> **Problem requirements**
In your output, repeat each entry exactly and include no pictures.

> **Dataset extract**
..............................
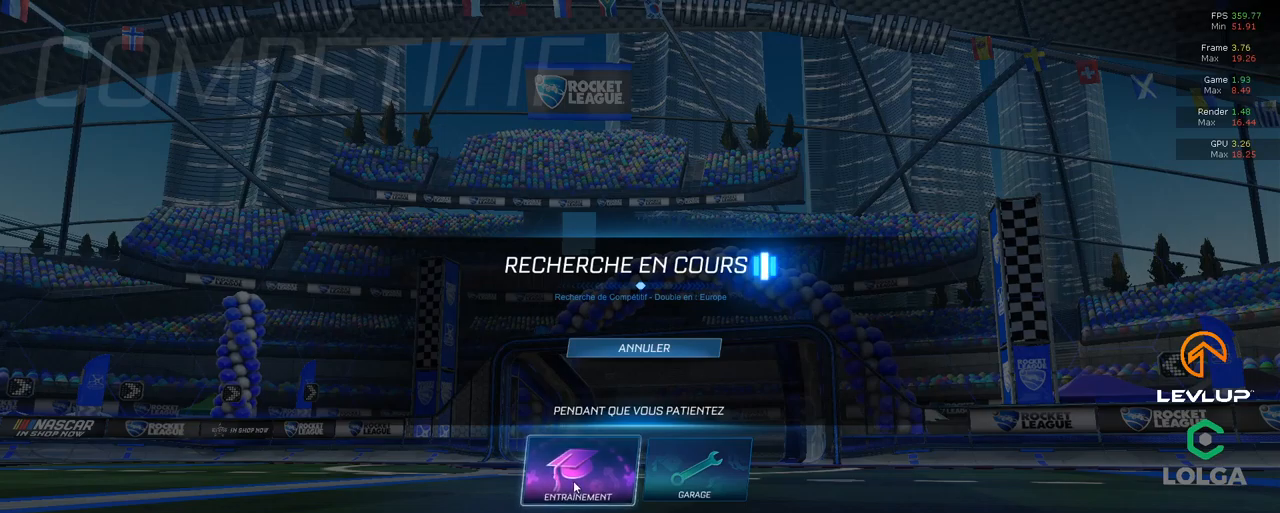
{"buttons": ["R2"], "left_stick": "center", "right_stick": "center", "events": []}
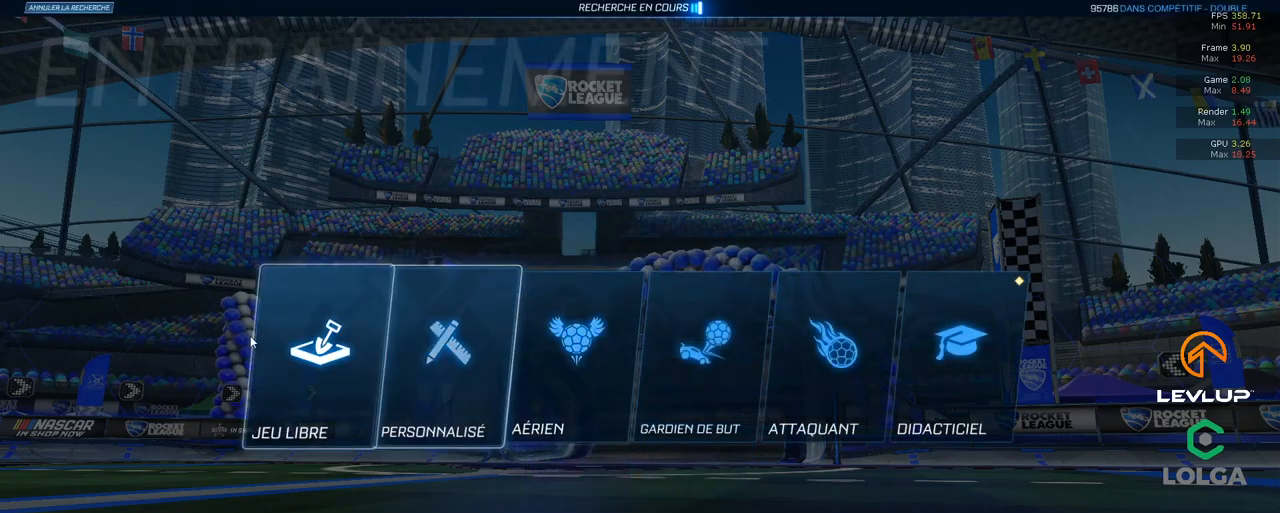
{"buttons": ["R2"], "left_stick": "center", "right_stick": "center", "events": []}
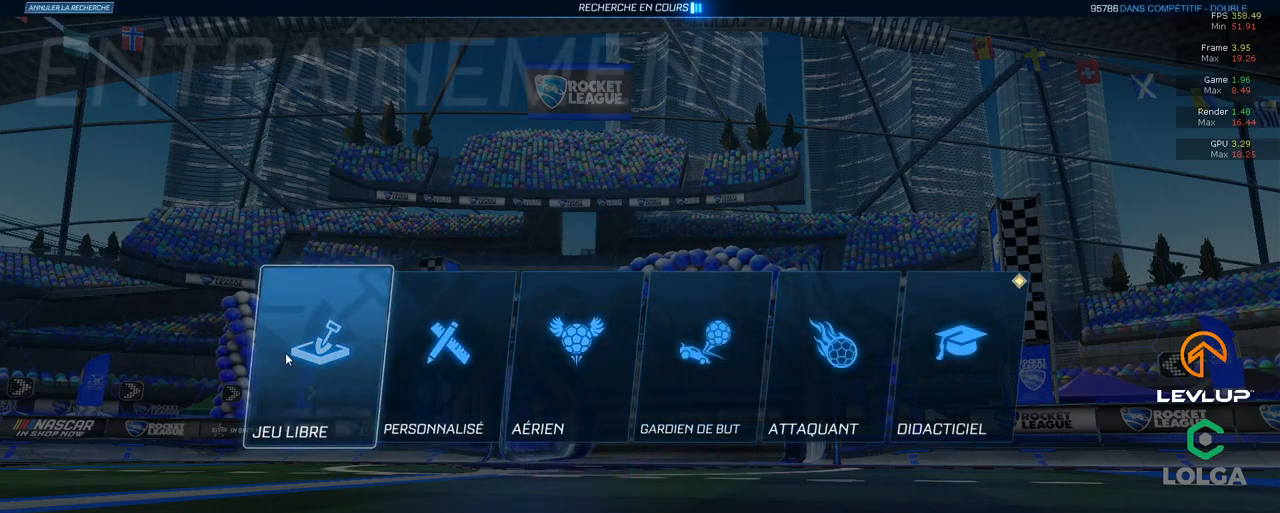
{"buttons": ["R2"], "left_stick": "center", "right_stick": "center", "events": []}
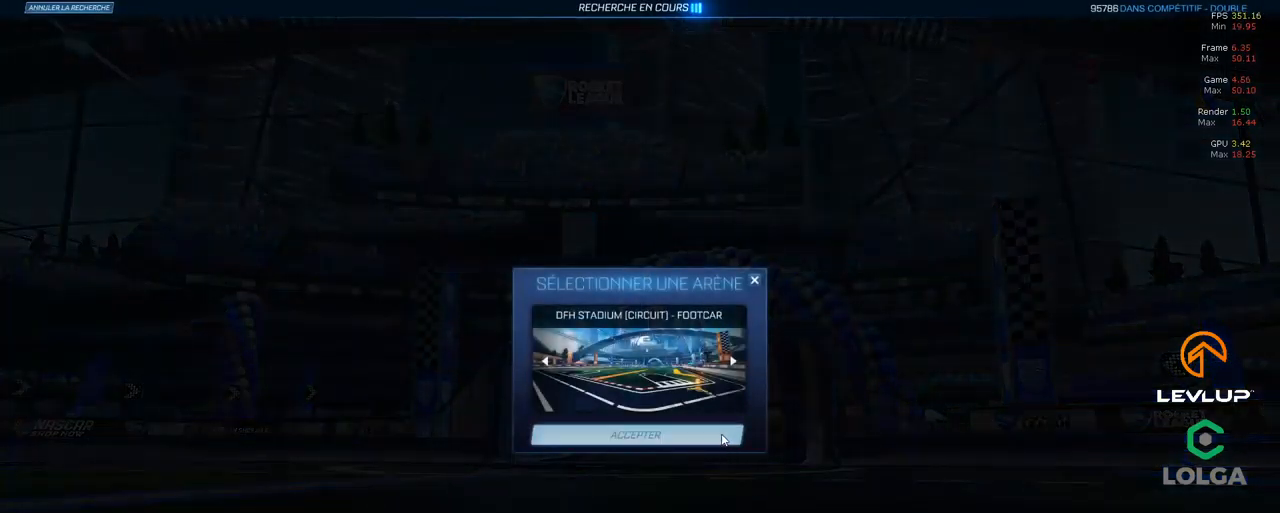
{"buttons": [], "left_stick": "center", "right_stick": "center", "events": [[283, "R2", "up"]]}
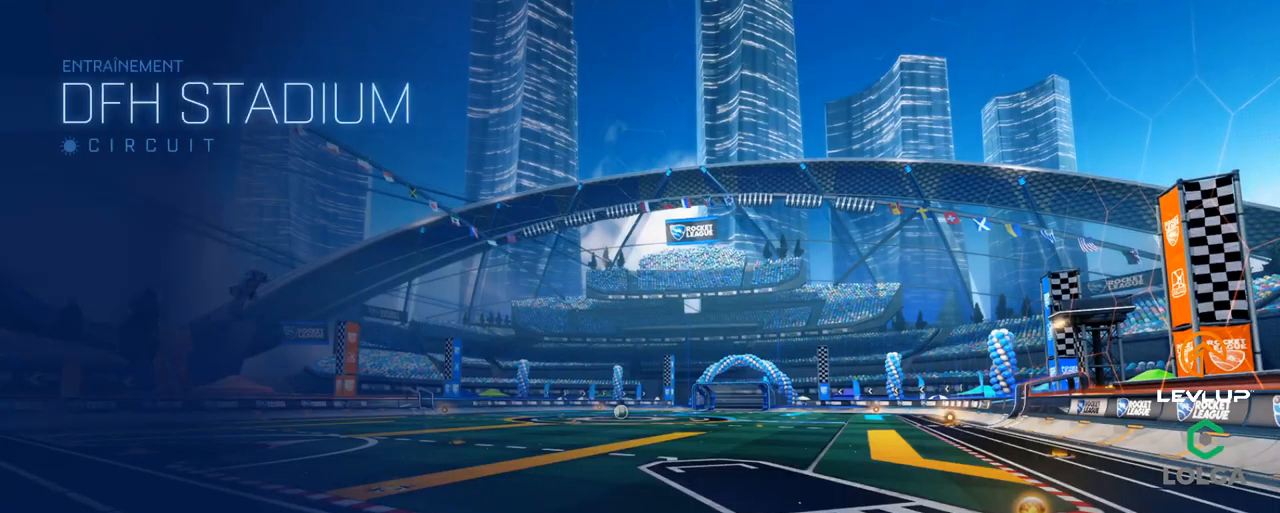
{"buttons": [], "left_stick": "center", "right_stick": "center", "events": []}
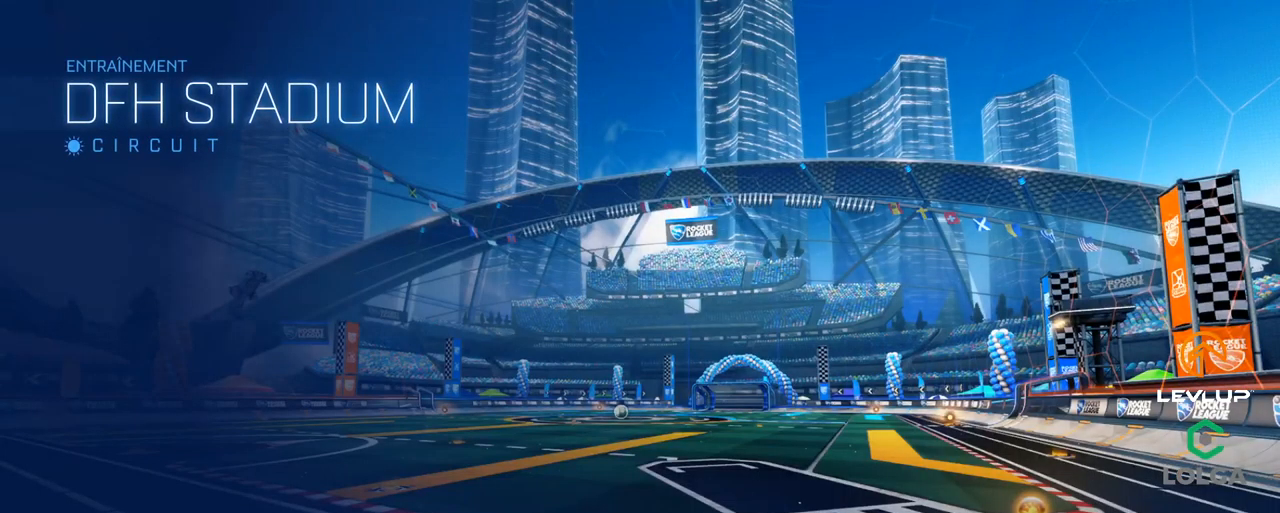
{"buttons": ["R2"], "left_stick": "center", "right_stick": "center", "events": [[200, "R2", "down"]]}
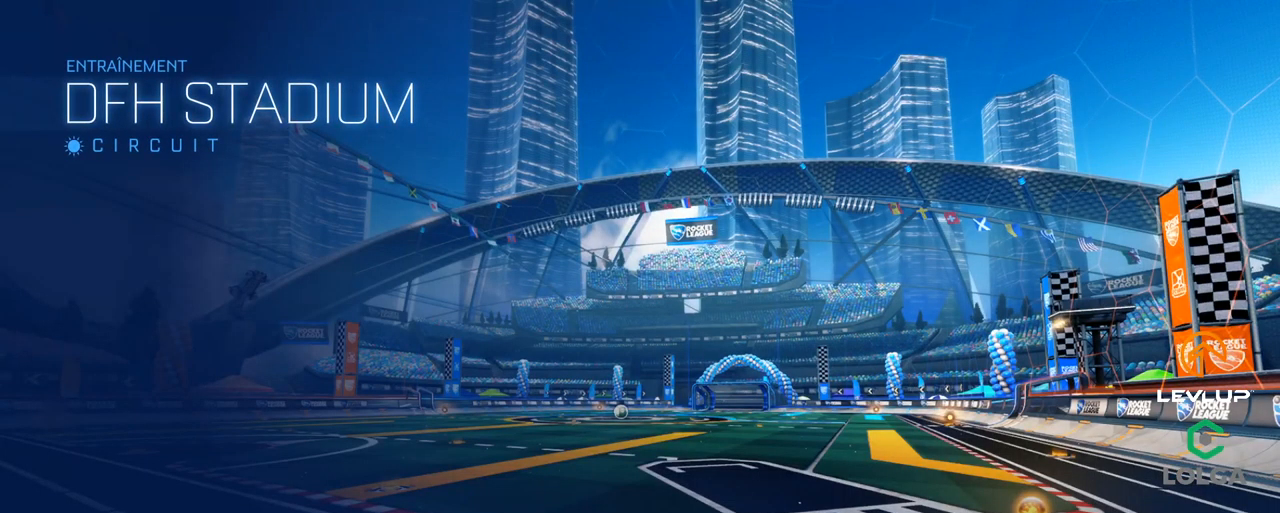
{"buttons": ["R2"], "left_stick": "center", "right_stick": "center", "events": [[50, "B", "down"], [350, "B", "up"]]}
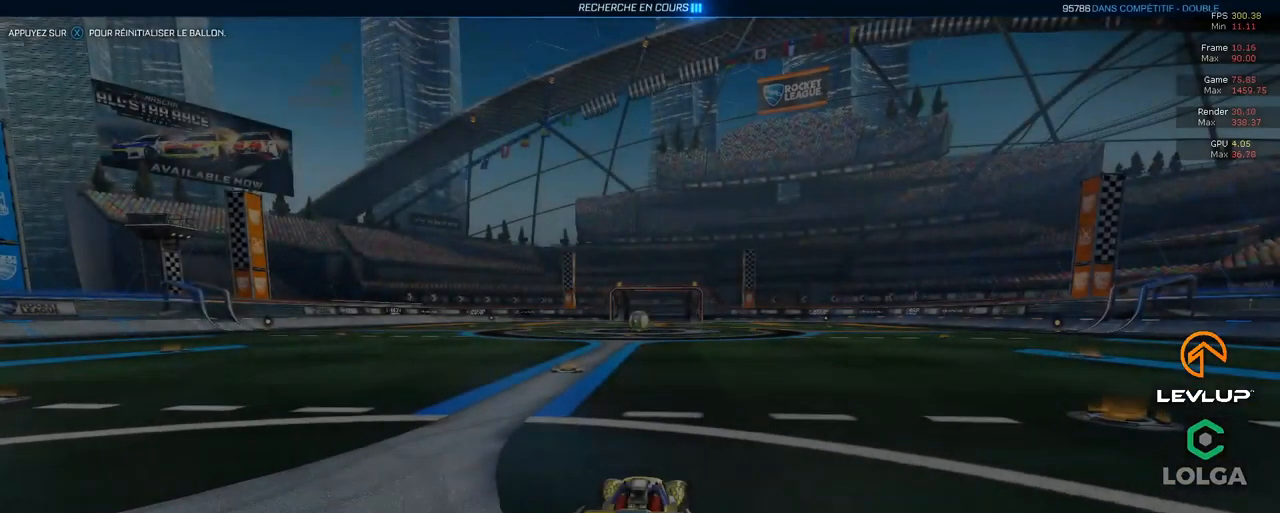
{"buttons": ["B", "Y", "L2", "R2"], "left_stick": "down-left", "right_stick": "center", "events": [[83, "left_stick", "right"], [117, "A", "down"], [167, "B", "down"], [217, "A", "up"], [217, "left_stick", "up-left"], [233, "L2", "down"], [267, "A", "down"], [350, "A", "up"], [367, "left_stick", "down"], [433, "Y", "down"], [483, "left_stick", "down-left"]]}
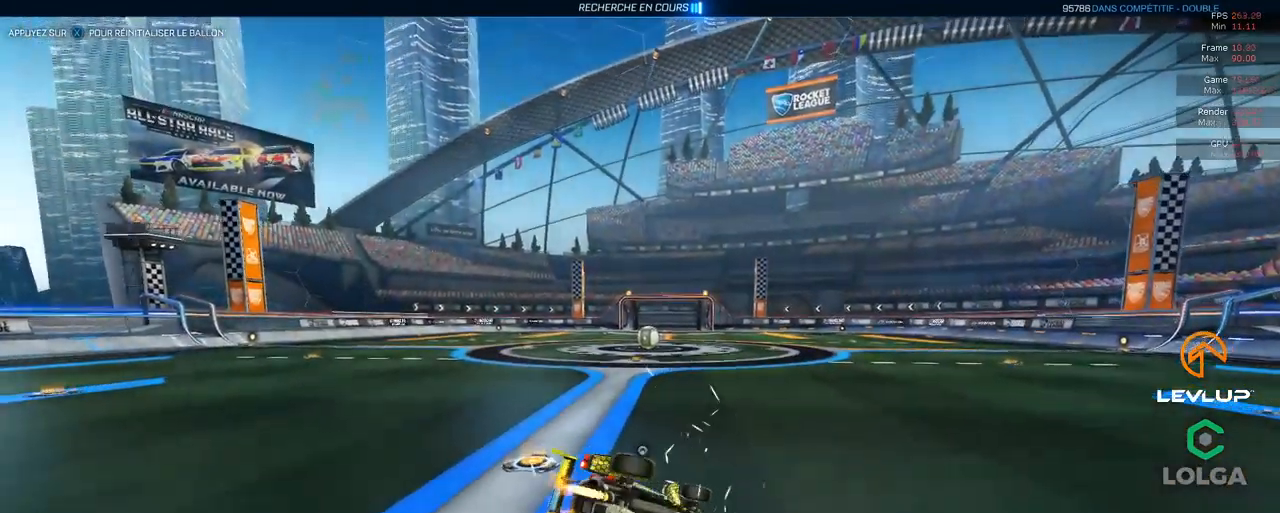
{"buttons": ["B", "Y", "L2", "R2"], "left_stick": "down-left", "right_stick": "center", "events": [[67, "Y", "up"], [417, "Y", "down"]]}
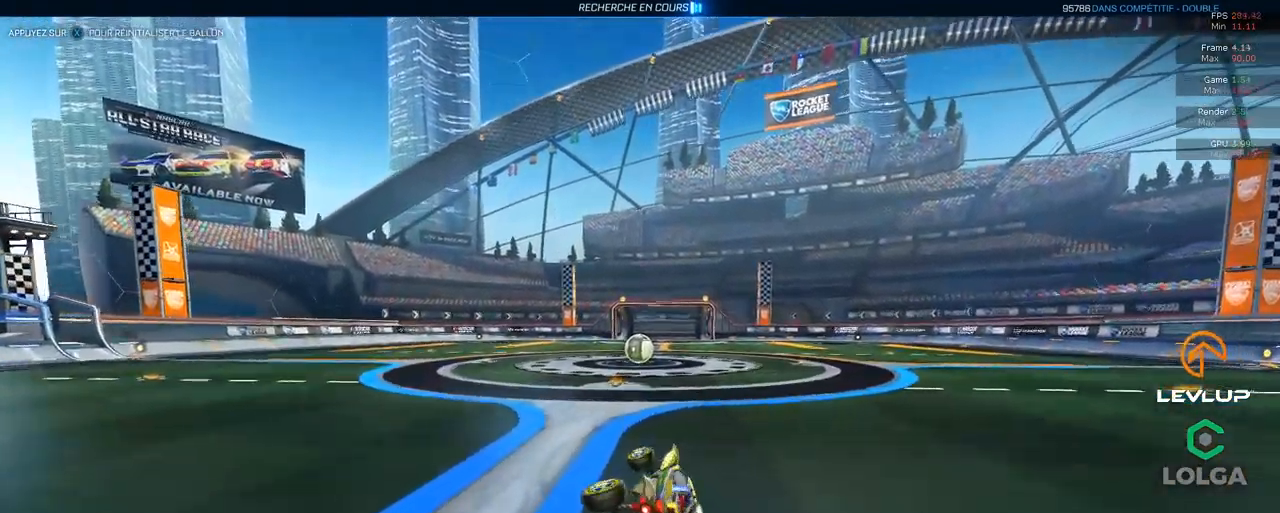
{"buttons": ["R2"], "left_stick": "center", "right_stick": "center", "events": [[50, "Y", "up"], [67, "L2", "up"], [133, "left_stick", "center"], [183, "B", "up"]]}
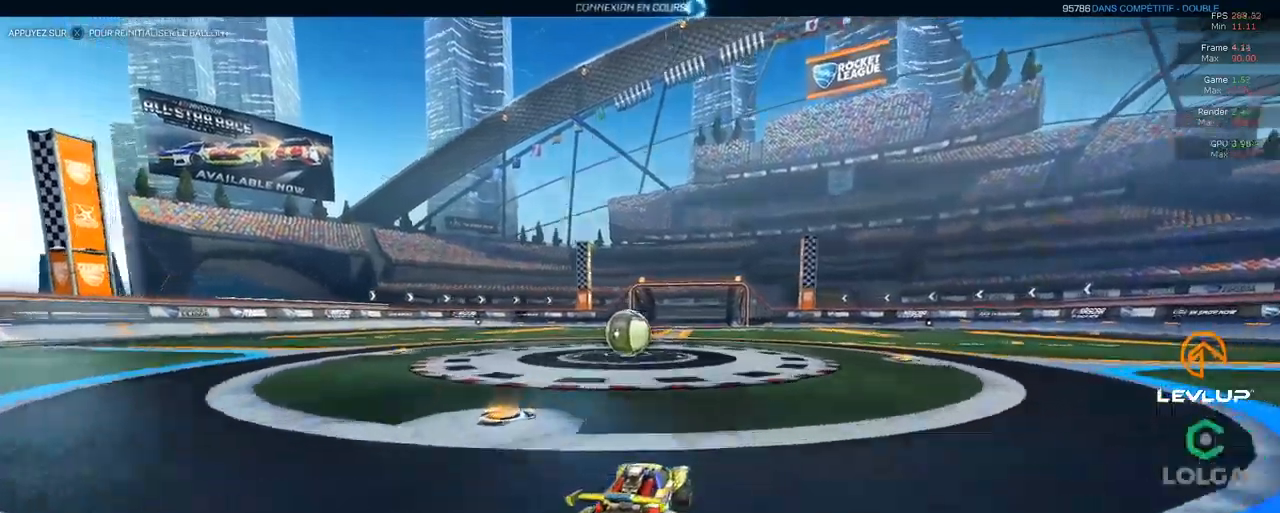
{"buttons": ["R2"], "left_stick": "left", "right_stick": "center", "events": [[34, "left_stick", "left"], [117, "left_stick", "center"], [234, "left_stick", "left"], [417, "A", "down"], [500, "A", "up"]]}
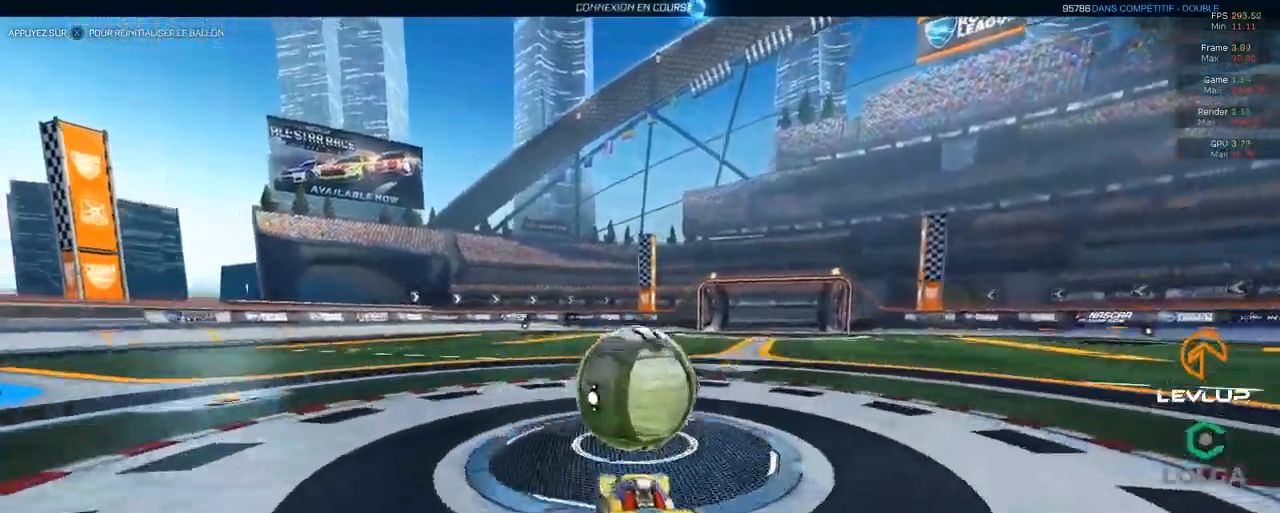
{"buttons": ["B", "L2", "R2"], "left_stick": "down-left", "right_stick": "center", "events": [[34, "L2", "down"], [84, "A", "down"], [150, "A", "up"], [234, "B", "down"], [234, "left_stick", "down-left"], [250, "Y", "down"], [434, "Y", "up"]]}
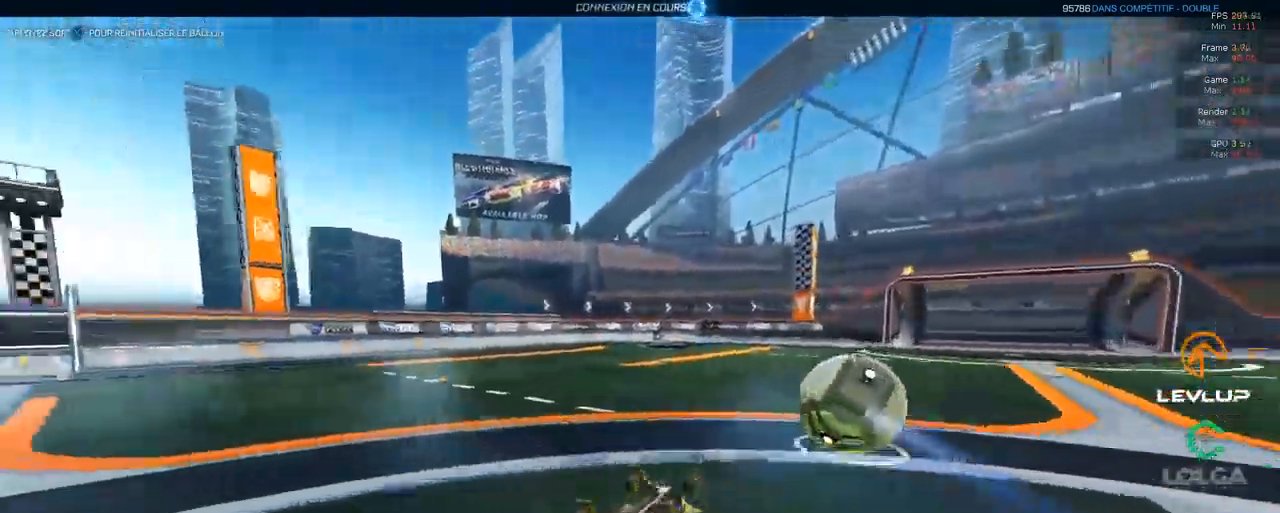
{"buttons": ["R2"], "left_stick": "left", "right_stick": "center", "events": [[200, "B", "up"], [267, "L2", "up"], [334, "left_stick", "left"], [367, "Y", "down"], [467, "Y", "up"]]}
..............................
> **Reply**
{"buttons": ["R2"], "left_stick": "center", "right_stick": "center", "events": []}
{"buttons": ["R2"], "left_stick": "center", "right_stick": "center", "events": []}
{"buttons": ["R2"], "left_stick": "center", "right_stick": "center", "events": []}
{"buttons": [], "left_stick": "center", "right_stick": "center", "events": [[283, "R2", "up"]]}
{"buttons": [], "left_stick": "center", "right_stick": "center", "events": []}
{"buttons": ["R2"], "left_stick": "center", "right_stick": "center", "events": [[200, "R2", "down"]]}
{"buttons": ["R2"], "left_stick": "center", "right_stick": "center", "events": [[50, "B", "down"], [350, "B", "up"]]}
{"buttons": ["B", "Y", "L2", "R2"], "left_stick": "down-left", "right_stick": "center", "events": [[83, "left_stick", "right"], [117, "A", "down"], [167, "B", "down"], [217, "A", "up"], [217, "left_stick", "up-left"], [233, "L2", "down"], [267, "A", "down"], [350, "A", "up"], [367, "left_stick", "down"], [433, "Y", "down"], [483, "left_stick", "down-left"]]}
{"buttons": ["B", "Y", "L2", "R2"], "left_stick": "down-left", "right_stick": "center", "events": [[67, "Y", "up"], [417, "Y", "down"]]}
{"buttons": ["R2"], "left_stick": "center", "right_stick": "center", "events": [[50, "Y", "up"], [67, "L2", "up"], [133, "left_stick", "center"], [183, "B", "up"]]}
{"buttons": ["R2"], "left_stick": "left", "right_stick": "center", "events": [[34, "left_stick", "left"], [117, "left_stick", "center"], [234, "left_stick", "left"], [417, "A", "down"], [500, "A", "up"]]}
{"buttons": ["B", "L2", "R2"], "left_stick": "down-left", "right_stick": "center", "events": [[34, "L2", "down"], [84, "A", "down"], [150, "A", "up"], [234, "B", "down"], [234, "left_stick", "down-left"], [250, "Y", "down"], [434, "Y", "up"]]}
{"buttons": ["R2"], "left_stick": "left", "right_stick": "center", "events": [[200, "B", "up"], [267, "L2", "up"], [334, "left_stick", "left"], [367, "Y", "down"], [467, "Y", "up"]]}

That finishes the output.